Development of situation analysis modules for automated vehicles in virtual environment

Motivation and goals

For future automated driving functions, a complete understanding of the current driving situation and its future evolution is essential. However, arbitrarily complex situations can arise in road traffic that cannot be described with a limited set of rules. In order to test algorithms in as many situations as possible, a simulation environment is needed that realistically represents both the characteristics of the sensors and the driving behavior of other road users. The developed simulation environment will then be used to develop different modules for situation analysis. In a first step, the structured environment on highways is exploited to assign a maneuver class to each vehicle. A distinction can be made between the basic maneuvers lane change and lane keeping, from which all more complex maneuvers can be composed. In order to use temporal information in addition to the actual maneuver class, the remaining time until crossing the lane marking is estimated. On this basis, the distribution of possible future trajectories of all road users can be calculated. As an extension, interactions between the individual participants can be explicitly modeled as well.

Driver Modeling

The simulation uses an individually parameterized Intelligent Driver Model and a probabilistic lane change model to generate human driving behavior of the simulation vehicles. In addition to maneuver selection, its execution is also modeled stochastically. For this purpose, the actual maneuver is overlaid with a sample of a Gaussian process. The parameters of the Gaussian process describe the expression as well as the frequency of the deviations and can be learned from recorded examples from road traffic.

Sensor modeling

Autonomous vehicles use different sensors to perceive the environment. The information from all sensors is fused into a global representation in a subsequent step. Individual sensors are not of interest for the development of situation analysis functions. Therefore, a data-based representation of the uncertainties for the whole perception chain is performed. Here, the uncertainty depends on the current state of the object, the tracking time, and a random term. In addition, other sensor-specific effects are modeled.

Maneuver classification

The goal of maneuver classification is to determine the most likely maneuver from a set of maneuvers for other road users based on different features. On the one hand, object-based features are used, which describe the movement of the observed vehicle within the lane, and on the other hand, situation-based features are used, which represent the current traffic situation. All features can be measured with current automotive sensors. For the classification a Multiclass Support Vector Machine approach is chosen, which is trained in the One-vs-One method.

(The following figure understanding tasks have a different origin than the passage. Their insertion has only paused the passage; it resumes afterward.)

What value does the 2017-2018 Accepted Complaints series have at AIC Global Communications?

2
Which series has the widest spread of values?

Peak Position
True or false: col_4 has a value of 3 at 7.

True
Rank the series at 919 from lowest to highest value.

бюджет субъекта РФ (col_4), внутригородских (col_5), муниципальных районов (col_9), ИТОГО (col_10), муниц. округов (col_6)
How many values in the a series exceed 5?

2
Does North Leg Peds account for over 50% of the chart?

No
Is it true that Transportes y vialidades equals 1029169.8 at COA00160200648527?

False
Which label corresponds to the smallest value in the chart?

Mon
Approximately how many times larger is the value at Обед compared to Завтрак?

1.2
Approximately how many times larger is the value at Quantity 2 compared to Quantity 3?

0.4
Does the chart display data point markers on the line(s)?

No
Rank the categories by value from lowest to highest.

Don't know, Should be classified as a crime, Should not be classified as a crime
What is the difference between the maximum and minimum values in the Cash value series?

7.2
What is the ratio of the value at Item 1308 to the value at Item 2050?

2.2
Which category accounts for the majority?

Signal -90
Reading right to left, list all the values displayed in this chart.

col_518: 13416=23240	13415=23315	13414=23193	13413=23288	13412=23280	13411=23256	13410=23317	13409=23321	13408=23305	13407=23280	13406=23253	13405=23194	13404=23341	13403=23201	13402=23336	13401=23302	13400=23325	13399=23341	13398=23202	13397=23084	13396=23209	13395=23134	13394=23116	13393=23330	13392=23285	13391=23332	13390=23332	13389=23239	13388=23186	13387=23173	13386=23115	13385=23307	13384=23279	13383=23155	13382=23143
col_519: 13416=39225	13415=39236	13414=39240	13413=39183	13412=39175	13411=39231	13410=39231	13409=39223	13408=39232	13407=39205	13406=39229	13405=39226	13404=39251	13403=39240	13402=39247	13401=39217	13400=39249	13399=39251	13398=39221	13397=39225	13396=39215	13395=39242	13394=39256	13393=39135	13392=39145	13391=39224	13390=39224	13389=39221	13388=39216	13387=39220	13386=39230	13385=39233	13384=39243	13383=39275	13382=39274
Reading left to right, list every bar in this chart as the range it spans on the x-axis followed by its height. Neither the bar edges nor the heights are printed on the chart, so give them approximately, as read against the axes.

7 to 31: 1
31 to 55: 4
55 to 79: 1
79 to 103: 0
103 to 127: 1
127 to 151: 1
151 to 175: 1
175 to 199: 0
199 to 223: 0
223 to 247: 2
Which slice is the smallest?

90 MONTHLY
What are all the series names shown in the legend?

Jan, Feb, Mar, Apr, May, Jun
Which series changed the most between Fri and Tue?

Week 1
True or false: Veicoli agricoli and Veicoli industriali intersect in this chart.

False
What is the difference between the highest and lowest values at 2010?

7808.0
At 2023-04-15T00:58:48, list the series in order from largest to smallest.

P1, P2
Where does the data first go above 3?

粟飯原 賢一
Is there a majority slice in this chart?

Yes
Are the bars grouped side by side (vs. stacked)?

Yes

Time-To-Lane-Change Prediction

In addition to the predicted maneuver, the timing of a lane change is of great interest to automated systems. Since the estimation of the timing is subject to many uncertainties (e.g., human behavior), the probability density distribution of the lane change timing is estimated. The estimation is performed based on similar features as in maneuver classification using a quantile regression forest. Here, the distribution is approximated by an arbitrary number of quantiles. The best point estimate here is the median.

Maneuver-based trajectory prediction

Besides the current maneuver, the future trajectory of other road users is of great interest. Due to uncertainties, the prediction of a single trajectory is not sufficient, but the total probability density of the future states is required. This depends on the state and the environment on the one hand and on the current maneuver on the other hand. For prediction, a mixture of experts approach is used in which the maneuver probabilities are used as gating functions. The maneuver-specific trajectories can be represented, for example, by Gaussian Mixture Models.

Interaction-aware trajectory prediction

Maneuver-based trajectory prediction neglects the interaction between individual vehicles in the current driving situation. However, especially in merging scenarios these interdependencies are of great importance. Therefore, an interaction-aware trajectory prediction will be performed in a further step.

 

The project is carried out in cooperation with the ZF Group.